In Ad Astra, space is a dangerous and hostile environment, where death follows Roy at every turn. Gray’s pacing moves briskly from set-piece to set-piece, frantically revealing a cast of talented yet under-utilised supporting actors and actresses (Donald Sutherland, Ruth Negga, John Ortiz, Liv Tyler), using narrative momentum to generate a palpable sense of isolation and alienation. Pitt’s portrayal of McBride is graceful and restrained, filling every frame with thousand-yard stares and a hardened, taciturn resolve. As numerous bodies begin to pile up, the film impassively registers each loss, unceremoniously pushing corpses out of airlocks into the cold, hard vacuum of space; a virtually limitless graveyard, littered with the scattered debris of human colonisation. Most of the film’s strengths come about through Roy’s journey, borrowed heavily from classic literary tales like Homer’s The Odyssey and Joseph Conrad’s Heart of Darkness, along with its obvious cinematic reference point in Francis Ford Coppola’s Apocalypse Now. Gray’s world-building is gritty, lived-in and, at times, tongue-in-cheek (keep your eyes peeled for the subtle jab at low-cost airlines). In his pursuit to create “the most realistic depiction of space travel that’s been put in a movie,” Gray, as both director, producer and co-writer of the film, comes remarkably close.

Where Ad Astra suffers, however, is in the connective tissue between its two principal characters. For all of Pitt’s talent in making Roy’s character relatable, the film errs with an over-reliance on gratuitous voiceover, going to great lengths to spell out every single facet of Roy’s emotional state. Some of this passes for world-building (SpaceComm astronauts are required to make regular psych evaluations through an AI, in order to pass to certain mission stages or to be granted high-level clearance), at least in the beginning, and yet by the film’s conclusion it feels mostly like a bad-writing crutch. This is somewhat disappointing given that recent standout sci-fi efforts have either utilised voiceover to enhance overall narrative resonance (2016’s Arrival) or eschewed the device completely (2017’s Blade Runner 2049; 2018’s Annihilation) to great effect. Ultimately, the use of voiceover closes down any attempt to truly understand and empathise with Roy’s rationale on our own terms. As the old adage goes: “Show, don’t tell.”

ad astra review

This issue compounds further as Ad Astra hurtles towards its resolution and the inevitable confrontation between Roy and his father; the devoted son, desperately looking to the stars for fatherly approval, and his father as a spectral antagonist and Conradian Kurtz-like figure. Sci-fi films with similar scope, like the aforementioned 2001: A Space Odyssey and Interstellar, ultimately hinge on risky third acts, further developing extra-terrestrial settings and pushing their characters into fantastical scenarios. While Ad Astra’s conclusion is certainly more grounded in scientific realism, it feels underhanded in comparison to the strong worldbuilding and narrative stakes already established. We don’t really get a sense of why Roy’s journey was actually worth it, for him or in the grand scheme of things. Even at the edge of the known frontier, facing impossible odds and near-certain death, Roy seems to deal with it all like it’s just another day at the office.

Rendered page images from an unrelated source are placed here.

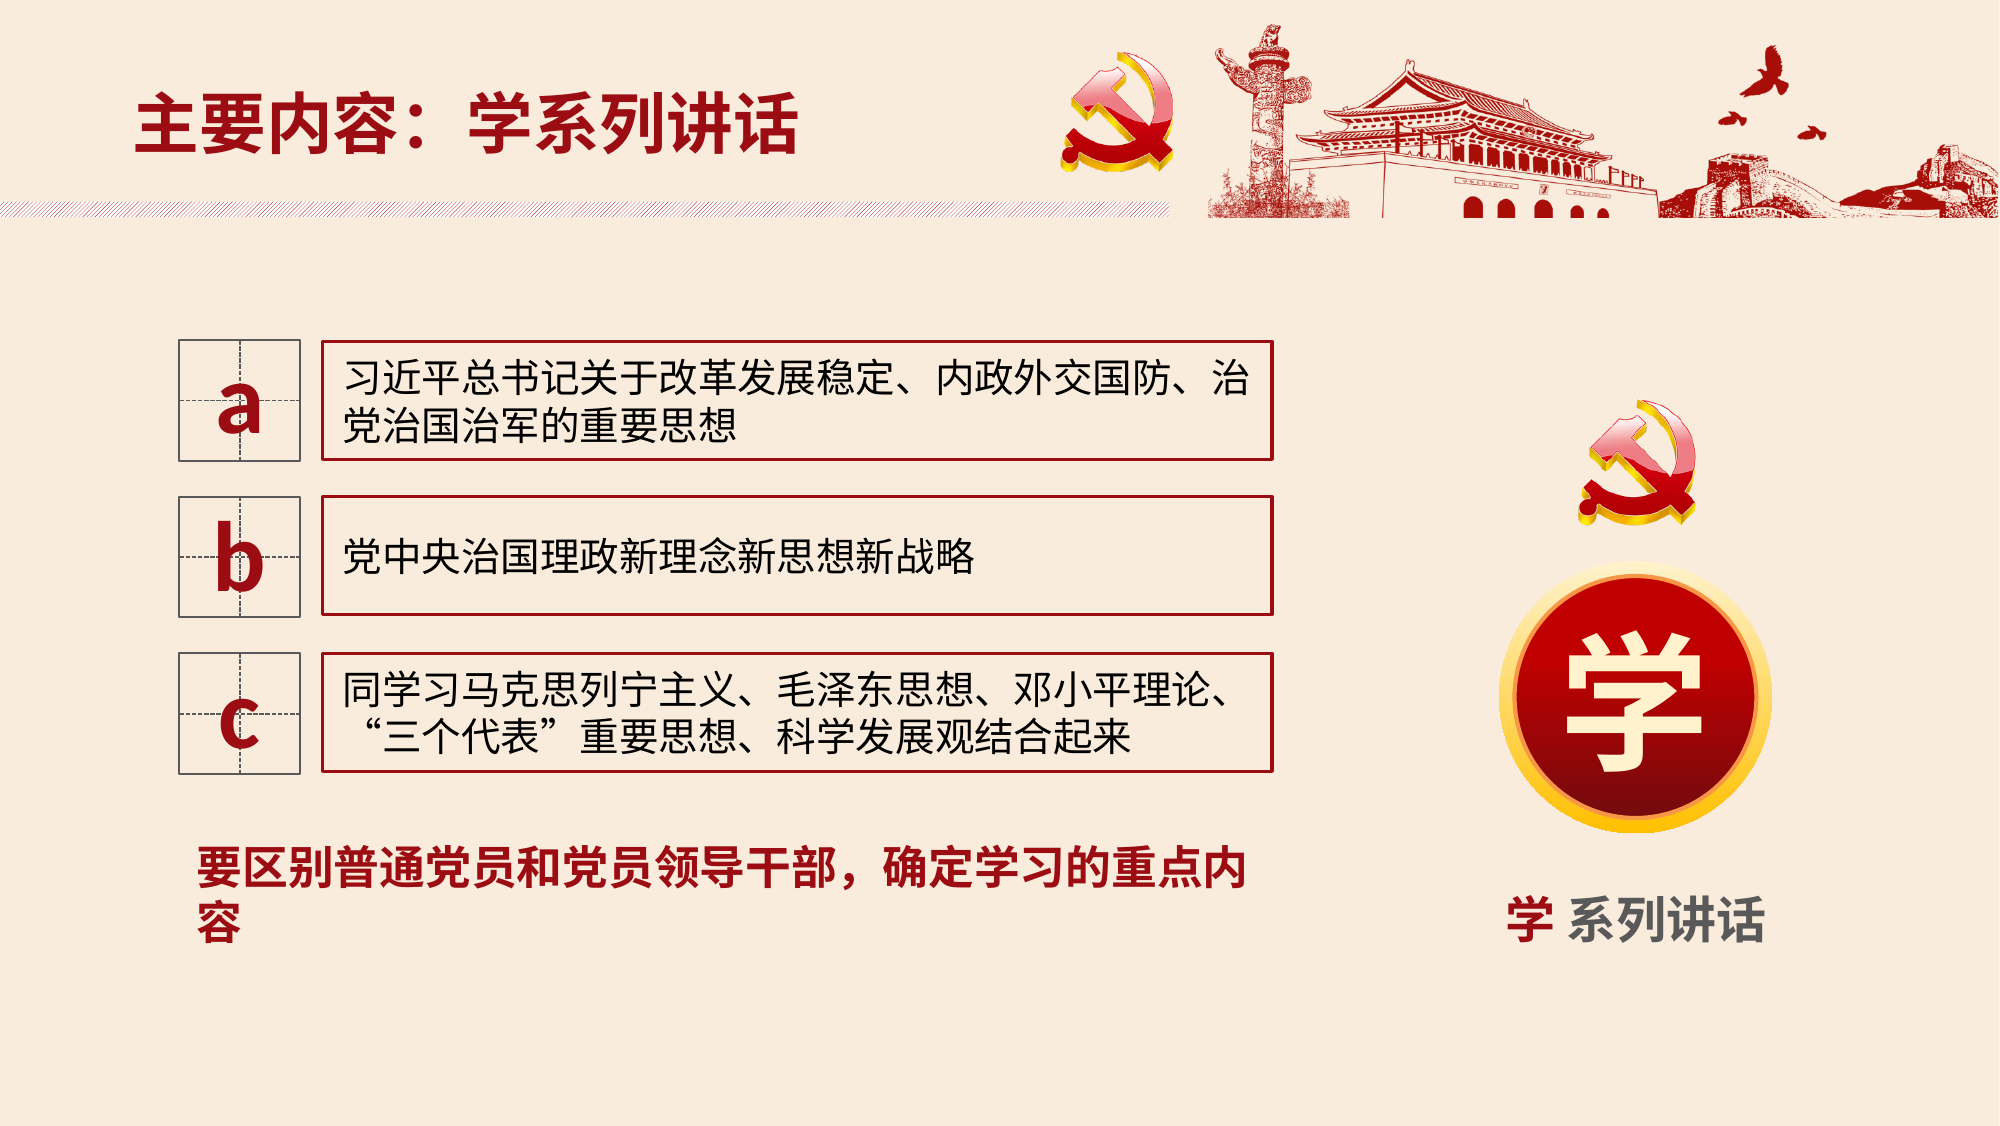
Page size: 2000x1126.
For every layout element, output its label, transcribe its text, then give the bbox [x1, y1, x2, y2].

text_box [165, 483, 315, 621]
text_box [165, 326, 315, 463]
list 主要内容：学系列讲话 [117, 74, 906, 169]
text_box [165, 641, 315, 778]
text_box 学 系列讲话 [1477, 878, 1794, 959]
text_box 同学习马克思列宁主义、毛泽东思想、邓小平理论、“三个代表”重要思想、科学发展观结合起来 [321, 651, 1274, 773]
picture [0, 0, 2000, 1126]
text_box 党中央治国理政新理念新思想新战略 [321, 494, 1274, 617]
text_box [1499, 560, 1772, 834]
text_box 要区别普通党员和党员领导干部，确定学习的重点内容 [176, 828, 1304, 959]
text_box 习近平总书记关于改革发展稳定、内政外交国防、治党治国治军的重要思想 [321, 339, 1274, 461]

A possible factor here may be that Ad Astra had its release date pushed back twice this year, most notably as a consequence of the recent Disney/Fox merger, and the internet abounds with rumours of reshoots after lack-lustre test screenings. Certainly, the reliance of voiceover to exposit on every detail of the story seems like a possibly last-minute, studio-influenced decision. One wonders what earlier cuts of the film may have looked like, perhaps closer to Gray’s original vision. These minor quibbles aside, Ad Astra remains a beautiful and visually-stunning film. The set-pieces and expansive world-building are well worth the price of admission alone, even if the narrative arc feels all too rote by the end. Alongside other exceptional films like Claire Denis’ High-Life and Damien Chazelle’s First Man, 2019 is proving to be a banner year for original, thought-provoking sci-fi.